Our approach to our technical setup, and its ongoing development, is based on protecting the personal data we transmit, store and otherwise process against accidental or unlawful destruction, loss, alteration or unauthorised disclosure or access.
If you interact with us online – whether via our website, on social media, to make an online payment to us, in surveys or event booking system, or elsewhere – those interactions will always be conducted in environments protected by SSL encryption technology.
If you engage in an email exchange with us, while we cannot guarantee the security of communications back and forth as they are transmitted between us, once we receive your message will be stored securely on our email and member filing systems.
If you make a payment to us online, we will never retain a copy of your credit or debit card details. Our payment processors (currently Square and Stripe) will retain secure details of the information they need in order to process the information.
If you apply for membership, a grant, or a prize via a paper application, it will be scanned into electronic format and stored in a password protected facility which is firewall protected. The paper copy will be shredded.
Data files shared by the SoA with third parties (including ALCS and the Electoral Commission) are password protected.
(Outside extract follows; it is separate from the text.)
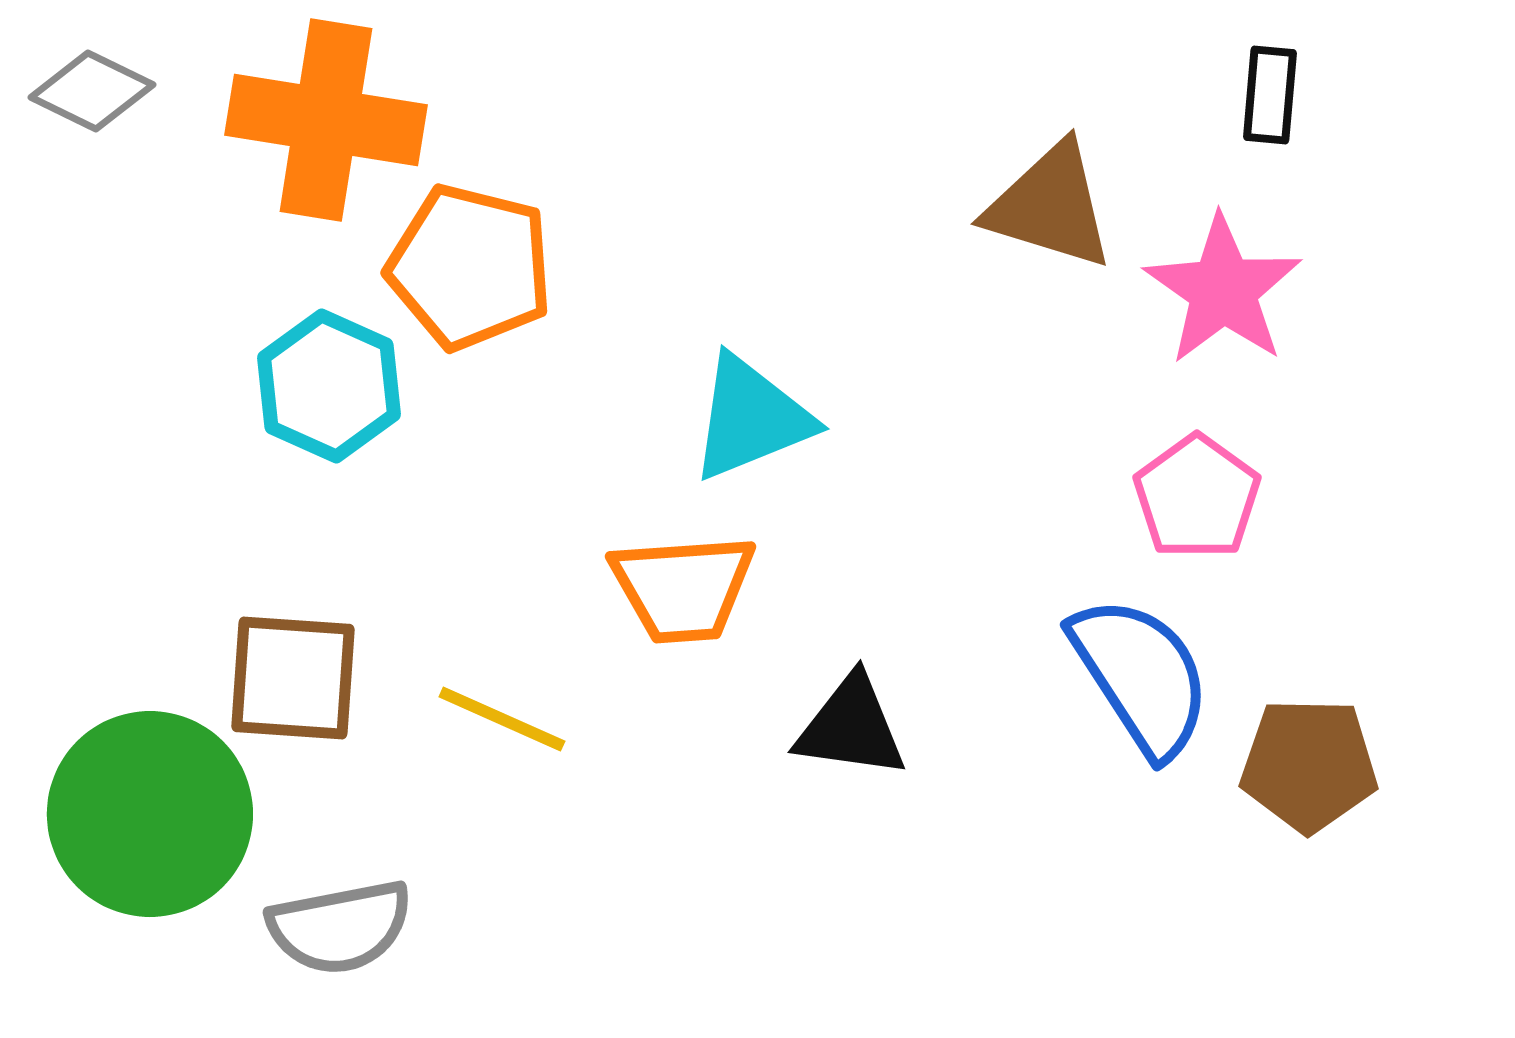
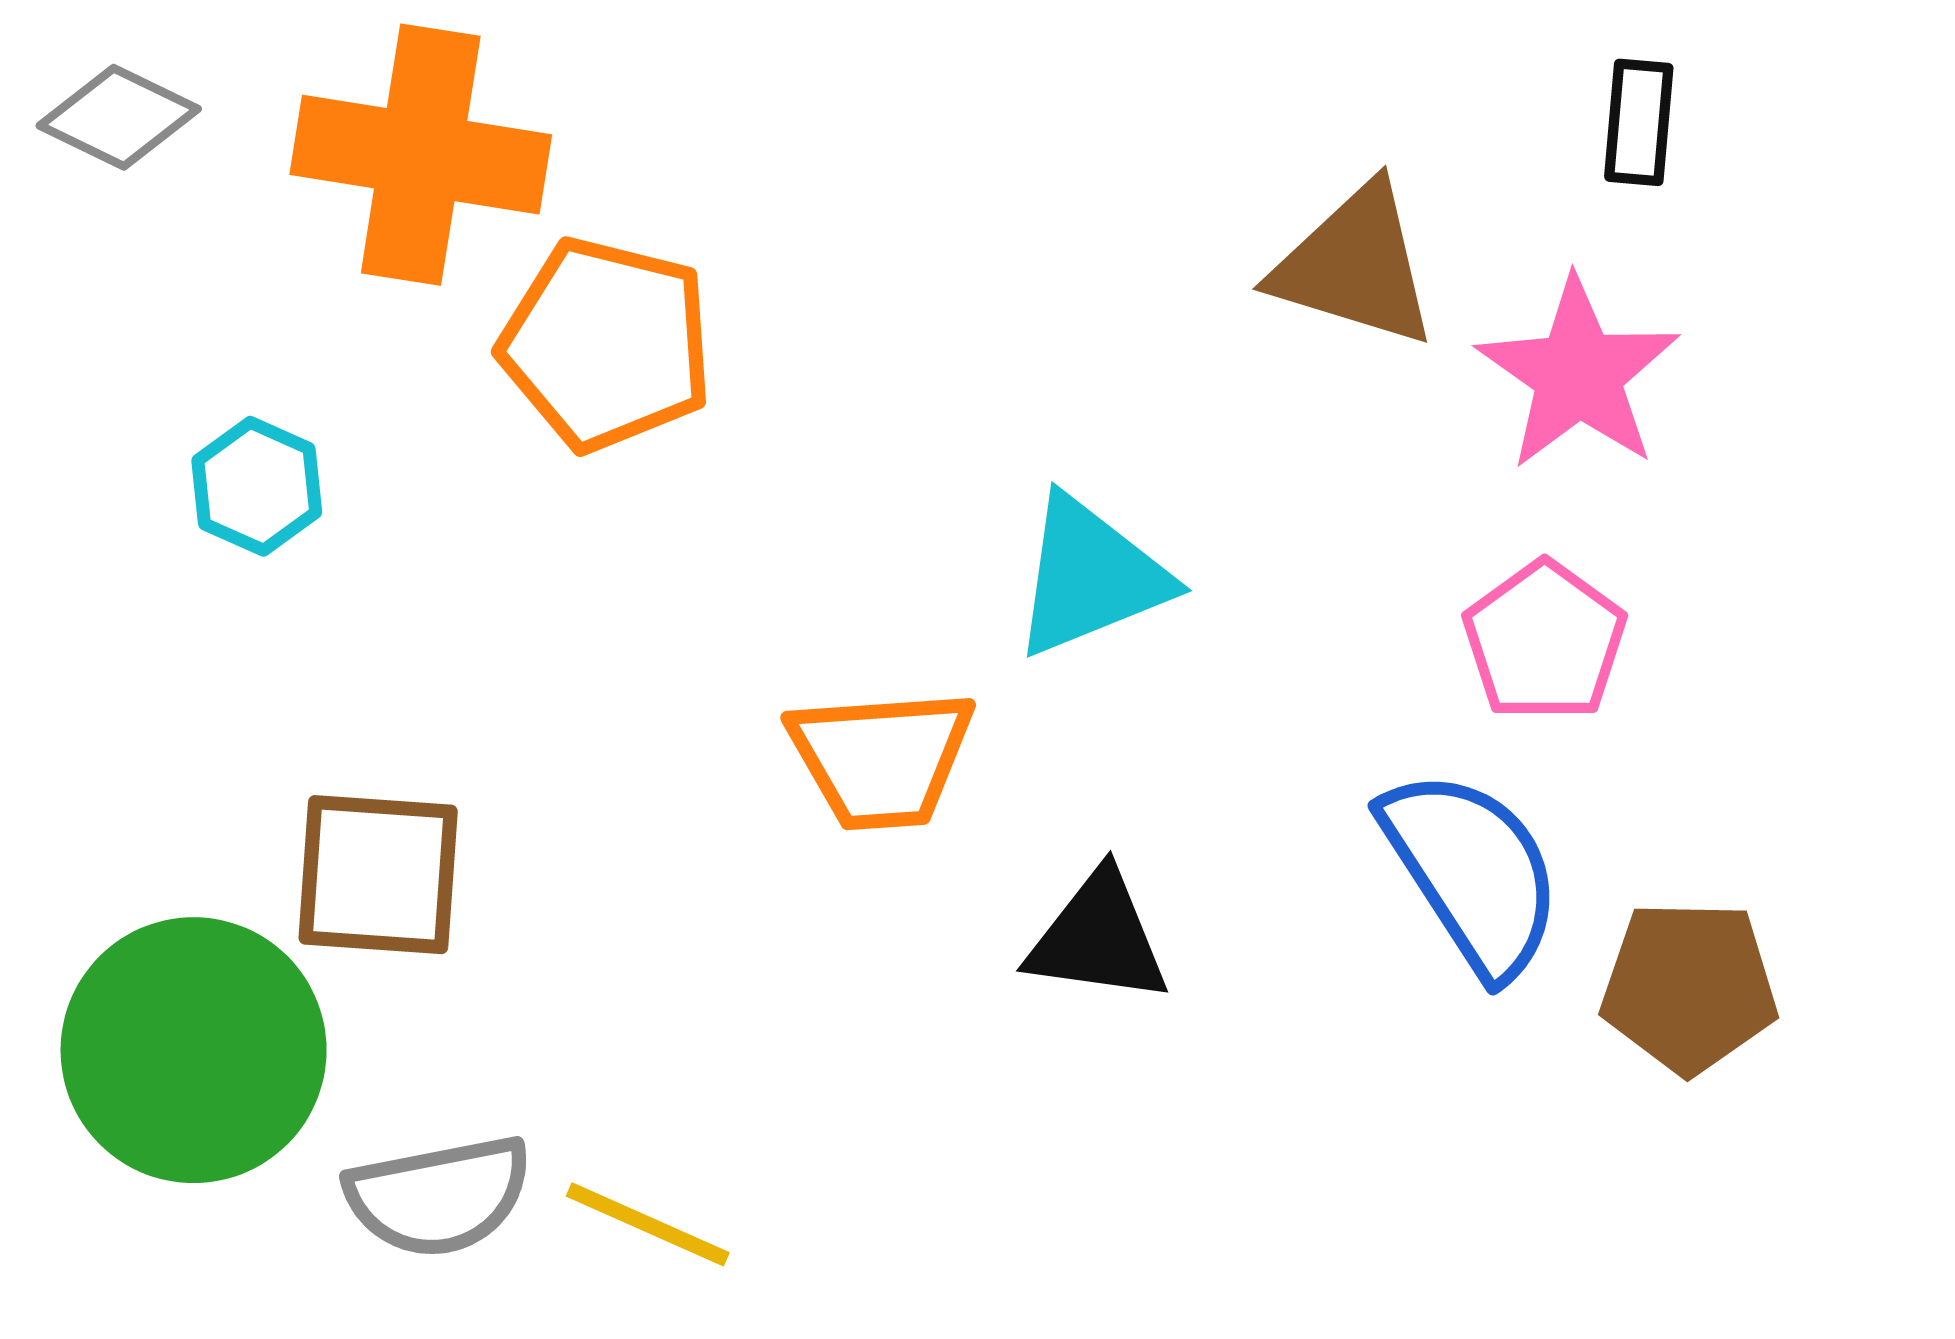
cyan hexagon: (329, 386) -> (257, 486), moved, size x0.7
cyan triangle: (751, 418) -> (1090, 577), moved
yellow line: (502, 719) -> (648, 1224), moved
If you have reason to believe that your interaction with us is not secure, please notify us of the problem immediately by contacting us using the details below.
Prior to introducing new systems or technologies relevant to the processing of personal data, the SoA will undertake the necessary impact assessments with a focus on any associated risks.
The SoA retains your personal data only for as long as is necessary to provide our services, or for as long as we reasonably need to retain the information for our lawful business purposes or comply with statutory or other legal requirements.
In the event of a data breach of the SoA’s systems which impacts on the security or your personal data, we will inform you as soon as possible of the nature of the breach, the possible consequences, and what we are doing to remedy the situation in accordance with our procedures, obligations, and applicable law.
About this policy and how to complain
From time to time we may change our data processing activities. We will notify you of any changes to this policy as required by law. We will also post an updated version on our website.
Please direct any comments or queries about this policy to: Head of Communications, Society of Authors, 24 Bedford Row, London WC1R 4EH, or email firstname.lastname@example.org.
If you are unhappy with the way we process your personal data, you have the right to lodge a complaint with the UK data protection authority – the Information Commissioner’s Office (ICO). Their website is www.ico.org.uk.